## The task:
Copy out the entries below exactly as they stand, but only from the line containing "(pcbplotparams" through the line containing "(via (at 50".

## Material for the task:
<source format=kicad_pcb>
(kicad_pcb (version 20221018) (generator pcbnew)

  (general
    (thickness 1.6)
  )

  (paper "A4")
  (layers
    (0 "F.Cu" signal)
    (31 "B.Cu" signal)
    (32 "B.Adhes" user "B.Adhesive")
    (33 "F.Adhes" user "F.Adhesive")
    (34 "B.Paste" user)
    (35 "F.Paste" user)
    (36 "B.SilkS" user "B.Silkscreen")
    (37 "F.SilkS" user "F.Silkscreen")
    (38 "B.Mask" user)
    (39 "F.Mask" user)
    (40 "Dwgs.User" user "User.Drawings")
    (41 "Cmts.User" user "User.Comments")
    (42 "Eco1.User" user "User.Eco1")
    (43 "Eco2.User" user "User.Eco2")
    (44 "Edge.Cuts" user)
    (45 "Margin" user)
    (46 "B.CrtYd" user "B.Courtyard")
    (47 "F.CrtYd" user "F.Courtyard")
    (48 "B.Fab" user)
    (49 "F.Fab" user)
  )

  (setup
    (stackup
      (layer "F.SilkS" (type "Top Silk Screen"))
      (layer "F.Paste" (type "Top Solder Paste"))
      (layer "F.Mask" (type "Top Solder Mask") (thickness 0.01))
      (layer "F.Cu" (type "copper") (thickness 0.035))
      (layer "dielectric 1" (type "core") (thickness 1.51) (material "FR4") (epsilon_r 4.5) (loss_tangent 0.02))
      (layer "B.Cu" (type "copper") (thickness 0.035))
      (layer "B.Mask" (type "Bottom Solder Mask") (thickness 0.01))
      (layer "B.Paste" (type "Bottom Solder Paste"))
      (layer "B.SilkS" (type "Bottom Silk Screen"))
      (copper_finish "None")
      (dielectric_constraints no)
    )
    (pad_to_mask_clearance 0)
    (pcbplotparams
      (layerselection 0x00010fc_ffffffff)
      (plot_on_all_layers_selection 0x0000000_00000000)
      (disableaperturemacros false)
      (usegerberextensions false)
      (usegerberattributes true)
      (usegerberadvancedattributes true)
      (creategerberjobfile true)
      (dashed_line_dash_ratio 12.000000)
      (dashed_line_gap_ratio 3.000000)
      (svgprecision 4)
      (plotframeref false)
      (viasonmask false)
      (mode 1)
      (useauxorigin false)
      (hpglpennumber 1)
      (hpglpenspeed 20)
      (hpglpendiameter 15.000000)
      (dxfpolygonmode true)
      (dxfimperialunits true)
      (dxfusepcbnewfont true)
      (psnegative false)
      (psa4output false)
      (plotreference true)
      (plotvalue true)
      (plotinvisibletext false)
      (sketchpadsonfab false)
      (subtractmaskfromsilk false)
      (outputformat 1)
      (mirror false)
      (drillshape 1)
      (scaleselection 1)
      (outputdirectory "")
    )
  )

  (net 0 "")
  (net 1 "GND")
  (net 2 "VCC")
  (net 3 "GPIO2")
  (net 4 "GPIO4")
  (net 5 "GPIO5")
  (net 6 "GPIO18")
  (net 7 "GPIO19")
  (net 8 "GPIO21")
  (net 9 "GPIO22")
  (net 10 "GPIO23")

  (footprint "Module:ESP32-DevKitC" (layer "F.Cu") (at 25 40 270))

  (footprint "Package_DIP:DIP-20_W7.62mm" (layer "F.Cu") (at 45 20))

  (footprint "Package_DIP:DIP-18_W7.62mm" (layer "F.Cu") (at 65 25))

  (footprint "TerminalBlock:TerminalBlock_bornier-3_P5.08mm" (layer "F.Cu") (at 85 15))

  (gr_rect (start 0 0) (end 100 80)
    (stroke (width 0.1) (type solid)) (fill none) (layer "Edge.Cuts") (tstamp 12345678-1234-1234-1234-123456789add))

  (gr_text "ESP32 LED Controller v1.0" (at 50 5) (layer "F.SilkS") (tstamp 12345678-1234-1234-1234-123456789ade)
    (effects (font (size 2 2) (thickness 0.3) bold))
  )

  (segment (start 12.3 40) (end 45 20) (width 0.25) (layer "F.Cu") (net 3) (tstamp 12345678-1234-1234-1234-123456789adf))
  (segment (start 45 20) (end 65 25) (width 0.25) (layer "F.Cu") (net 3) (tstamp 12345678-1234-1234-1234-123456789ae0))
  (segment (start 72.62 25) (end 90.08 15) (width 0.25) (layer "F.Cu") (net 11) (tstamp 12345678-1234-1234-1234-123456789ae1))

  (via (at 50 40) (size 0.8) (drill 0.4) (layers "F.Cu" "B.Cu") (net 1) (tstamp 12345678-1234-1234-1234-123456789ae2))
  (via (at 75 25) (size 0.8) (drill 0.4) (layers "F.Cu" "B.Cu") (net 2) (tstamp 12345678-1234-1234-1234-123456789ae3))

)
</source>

--

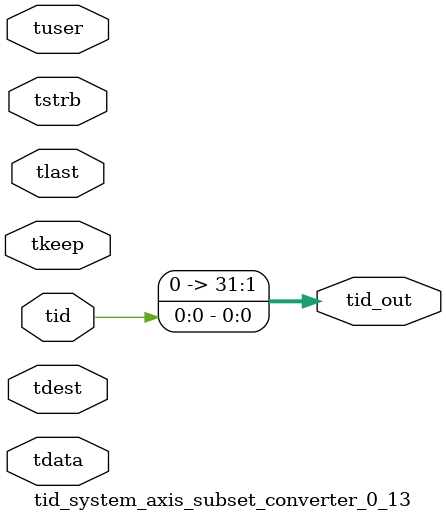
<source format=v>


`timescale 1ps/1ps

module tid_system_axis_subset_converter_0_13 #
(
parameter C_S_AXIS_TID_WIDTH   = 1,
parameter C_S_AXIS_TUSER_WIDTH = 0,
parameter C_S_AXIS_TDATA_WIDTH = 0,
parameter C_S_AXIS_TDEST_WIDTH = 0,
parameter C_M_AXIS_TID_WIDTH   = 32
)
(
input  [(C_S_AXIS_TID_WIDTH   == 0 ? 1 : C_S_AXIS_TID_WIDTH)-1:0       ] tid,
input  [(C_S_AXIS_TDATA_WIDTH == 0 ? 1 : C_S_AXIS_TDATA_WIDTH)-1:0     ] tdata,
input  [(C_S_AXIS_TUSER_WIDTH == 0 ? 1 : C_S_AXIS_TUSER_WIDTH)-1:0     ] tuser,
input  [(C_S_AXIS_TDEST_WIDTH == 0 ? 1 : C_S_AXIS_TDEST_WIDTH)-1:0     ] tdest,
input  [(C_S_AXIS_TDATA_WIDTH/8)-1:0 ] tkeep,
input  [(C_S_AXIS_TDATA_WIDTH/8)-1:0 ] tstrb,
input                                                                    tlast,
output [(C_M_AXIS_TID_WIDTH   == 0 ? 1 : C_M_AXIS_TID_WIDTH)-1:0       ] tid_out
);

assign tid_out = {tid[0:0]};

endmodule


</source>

## Your response:
    (pcbplotparams
      (layerselection 0x00010fc_ffffffff)
      (plot_on_all_layers_selection 0x0000000_00000000)
      (disableaperturemacros false)
      (usegerberextensions false)
      (usegerberattributes true)
      (usegerberadvancedattributes true)
      (creategerberjobfile true)
      (dashed_line_dash_ratio 12.000000)
      (dashed_line_gap_ratio 3.000000)
      (svgprecision 4)
      (plotframeref false)
      (viasonmask false)
      (mode 1)
      (useauxorigin false)
      (hpglpennumber 1)
      (hpglpenspeed 20)
      (hpglpendiameter 15.000000)
      (dxfpolygonmode true)
      (dxfimperialunits true)
      (dxfusepcbnewfont true)
      (psnegative false)
      (psa4output false)
      (plotreference true)
      (plotvalue true)
      (plotinvisibletext false)
      (sketchpadsonfab false)
      (subtractmaskfromsilk false)
      (outputformat 1)
      (mirror false)
      (drillshape 1)
      (scaleselection 1)
      (outputdirectory "")
    )
  )

  (net 0 "")
  (net 1 "GND")
  (net 2 "VCC")
  (net 3 "GPIO2")
  (net 4 "GPIO4")
  (net 5 "GPIO5")
  (net 6 "GPIO18")
  (net 7 "GPIO19")
  (net 8 "GPIO21")
  (net 9 "GPIO22")
  (net 10 "GPIO23")

  (footprint "Module:ESP32-DevKitC" (layer "F.Cu") (at 25 40 270))

  (footprint "Package_DIP:DIP-20_W7.62mm" (layer "F.Cu") (at 45 20))

  (footprint "Package_DIP:DIP-18_W7.62mm" (layer "F.Cu") (at 65 25))

  (footprint "TerminalBlock:TerminalBlock_bornier-3_P5.08mm" (layer "F.Cu") (at 85 15))

  (gr_rect (start 0 0) (end 100 80)
    (stroke (width 0.1) (type solid)) (fill none) (layer "Edge.Cuts") (tstamp 12345678-1234-1234-1234-123456789add))

  (gr_text "ESP32 LED Controller v1.0" (at 50 5) (layer "F.SilkS") (tstamp 12345678-1234-1234-1234-123456789ade)
    (effects (font (size 2 2) (thickness 0.3) bold))
  )

  (segment (start 12.3 40) (end 45 20) (width 0.25) (layer "F.Cu") (net 3) (tstamp 12345678-1234-1234-1234-123456789adf))
  (segment (start 45 20) (end 65 25) (width 0.25) (layer "F.Cu") (net 3) (tstamp 12345678-1234-1234-1234-123456789ae0))
  (segment (start 72.62 25) (end 90.08 15) (width 0.25) (layer "F.Cu") (net 11) (tstamp 12345678-1234-1234-1234-123456789ae1))

  (via (at 50 40) (size 0.8) (drill 0.4) (layers "F.Cu" "B.Cu") (net 1) (tstamp 12345678-1234-1234-1234-123456789ae2))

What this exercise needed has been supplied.